L’ho ringraziato e ho cercato di sorridere, promettendo a me stessa di combattere e prendere la giusta decisione sul mio futuro.

È trascorso un anno e mezzo e ho recuperato la memoria. La mia meravigliosa famiglia mi manca tantissimo e il dolore è vivo, ma combatto per andare avanti nonostante tutto.

Sono stata in Francia a trovare zia Eugenia e ho trascorso le vacanze estive con la sua famiglia e insieme siamo stati bene, ma non sono rimasta lì anche se me lo hanno chiesto, sapevo che il mio posto era in Italia per finire i miei studi.
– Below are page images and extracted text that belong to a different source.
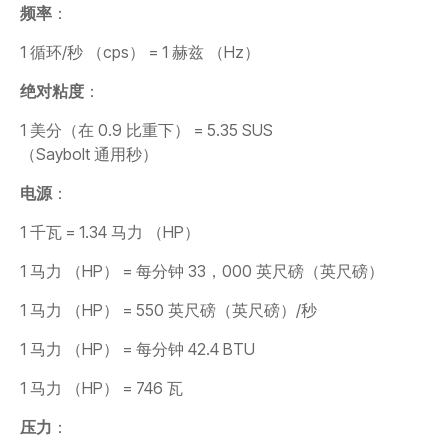
频率
：
1 循环/秒 （cps） = 1 赫兹 （Hz）
绝对粘度
：
1 美分（在 0.9 比重下） = 5.35 SUS
（Saybolt 通用秒）
电源
：
1 千瓦 = 1.34 马力 （HP）
1 马力 （HP） = 每分钟 33，000 英尺磅（英尺磅）
1 马力 （HP） = 550 英尺磅（英尺磅）/秒
1 马力 （HP） = 每分钟 42.4 BTU
1 马力 （HP） = 746 瓦
压力
：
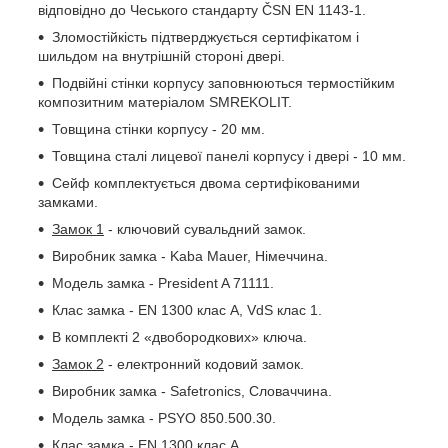
відповідно до Чеського стандарту ČSN EN 1143-1.
Зломостійкість підтверджується сертифікатом і
шильдом на внутрішній стороні двері.
Подвійні стінки корпусу заповнюються термостійким
композитним матеріалом SMREKOLIT.
Товщина стінки корпусу - 20 мм.
Товщина сталі лицевої панелі корпусу і двері - 10 мм.
Сейф комплектується двома сертифікованими
замками.
Замок 1
- ключовий сувальдний замок.
Виробник замка - Kaba Mauer, Німеччина.
Модель замка - President A 71111.
Клас замка - EN 1300 клас A, VdS клас 1.
В комплекті 2 «двобородкових» ключа.
Замок 2
- електронний кодовий замок.
Виробник замка - Safetronics, Словаччина.
Модель замка - PSYO 850.500.30.
Клас замка - EN 1300 клас A.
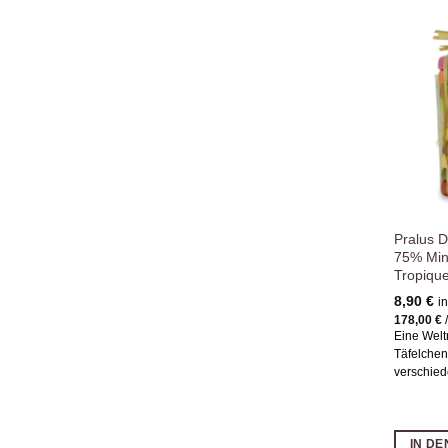
Pralus 
75% Min
Tropiqu
8,90
€
i
178,00
€
Eine Welt
Täfelche
verschied
IN D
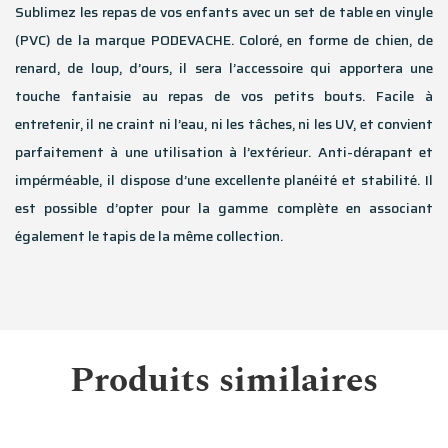
Sublimez les repas de vos enfants avec un set de table en vinyle
(PVC) de la marque PODEVACHE. Coloré, en forme de chien, de
renard, de loup, d’ours, il sera l’accessoire qui apportera une
touche fantaisie au repas de vos petits bouts. Facile à
entretenir, il ne craint ni l’eau, ni les tâches, ni les UV, et convient
parfaitement à une utilisation à l’extérieur. Anti-dérapant et
impérméable, il dispose d’une excellente planéité et stabilité. Il
est possible d’opter pour la gamme complète en associant
également le tapis de la même collection.
Produits similaires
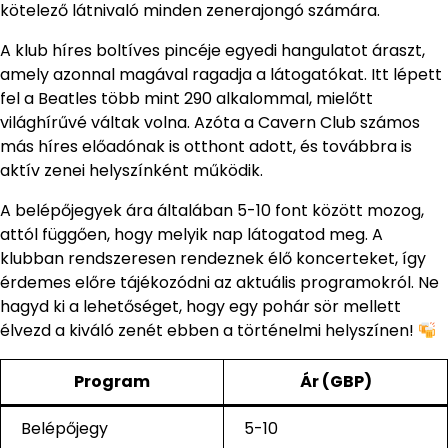
kötelező látnivaló minden zenerajongó számára.
A klub híres boltíves pincéje egyedi hangulatot áraszt,
amely azonnal magával ragadja a látogatókat. Itt lépett
fel a Beatles több mint 290 alkalommal, mielőtt
világhírűvé váltak volna. Azóta a Cavern Club számos
más híres előadónak is otthont adott, és továbbra is
aktív zenei helyszínként működik.
A belépőjegyek ára általában 5-10 font között mozog,
attól függően, hogy melyik nap látogatod meg. A
klubban rendszeresen rendeznek élő koncerteket, így
érdemes előre tájékozódni az aktuális programokról. Ne
hagyd ki a lehetőséget, hogy egy pohár sör mellett
élvezd a kiváló zenét ebben a történelmi helyszínen!
Program
Ár (GBP)
Belépőjegy
5-10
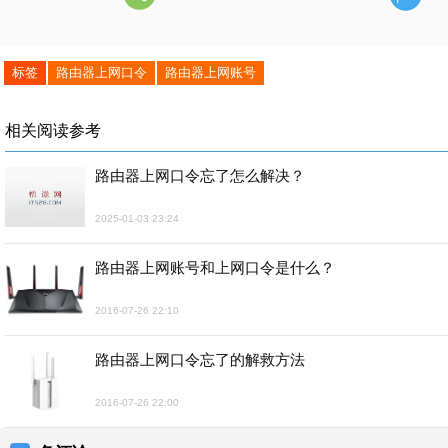
标签
路由器上网口令
路由器上网账号
相关阅读参考
路由器上网口令忘了怎么解决？
2025-01-03 23:24
路由器上网账号和上网口令是什么？
2016-07-26 22:10
路由器上网口令忘了的解救方法
2016-07-26 22:00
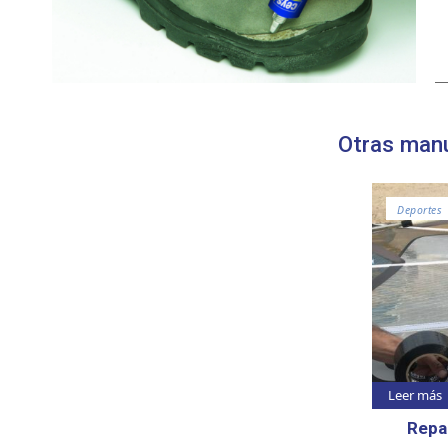
Otras manu
Deportes
Leer más
Repar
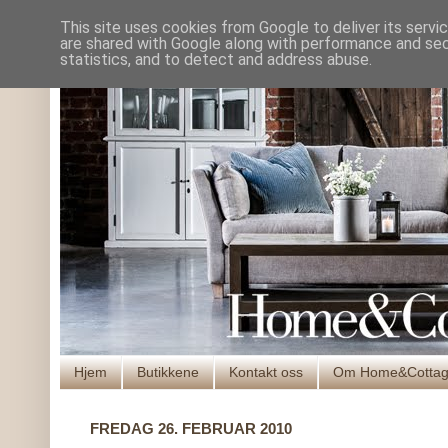
This site uses cookies from Google to deliver its servi
are shared with Google along with performance and secu
statistics, and to detect and address abuse.
Hjem
Butikkene
Kontakt oss
Om Home&Cotta
FREDAG 26. FEBRUAR 2010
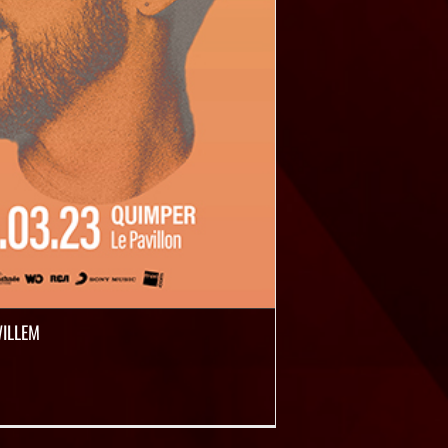
ILLEM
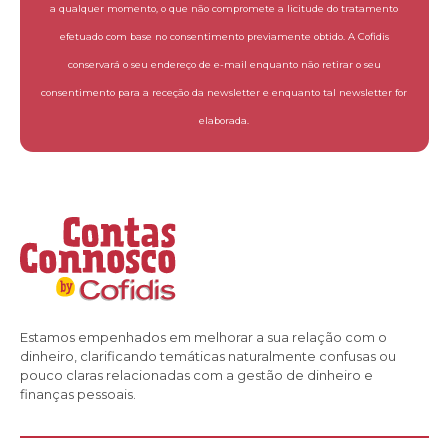
a qualquer momento, o que não compromete a licitude do tratamento
efetuado com base no consentimento previamente obtido. A Cofidis
conservará o seu endereço de e-mail enquanto não retirar o seu
consentimento para a receção da newsletter e enquanto tal newsletter for
elaborada.
Estamos empenhados em melhorar a sua relação com o
dinheiro, clarificando temáticas naturalmente confusas ou
pouco claras relacionadas com a gestão de dinheiro e
finanças pessoais.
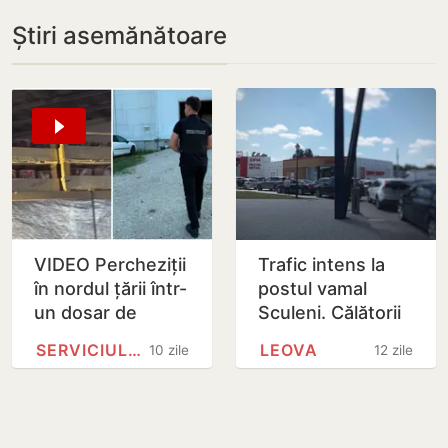
Știri asemănătoare
VIDEO Percheziții
Trafic intens la
în nordul țării într-
postul vamal
un dosar de
Sculeni. Călătorii
contrabandă cu
sunt îndemnați să
SERVICIULUI VAMAL
LEOVA
10 zile
12 zile
7,2 milioane de
aleagă rute
țigări, ascunse
alternative
în…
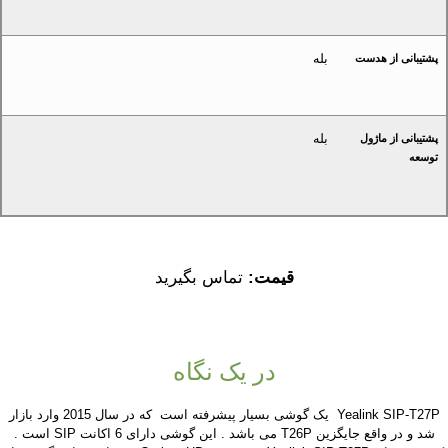
بله
پشتیبانی از هدست
بله
پشتیبانی از ماژول
توسعه
قیمت:
تماس بگیرید
در یک نگاه
Yealink SIP-T27P یک گوشی بسیار پیشرفته است که در سال 2015 وارد بازار
شد و در واقع جایگزین T26P می باشد . این گوشی دارای 6 اکانت SIP است .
Il dottore Priscoli mi ha assunta come sua segretaria e mi ha aiutato a trovare un piccolo appartamento non lontano dal suo studio.

Mi sono laureata e dopo sei mesi ho vinto una borsa di studio, ora sto preparando le valigie per gli Stati Uniti. Mia madre avrebbe voluto che seguissi la carriera accademica come lei, ma so che non sarebbe delusa dalla mia scelta. Il master che sto per frequentare mi permetterà di specializzarmi in psicologia del trauma psicologico, perché ho il desiderio di aiutare chi ha vissuto il mio stesso problema.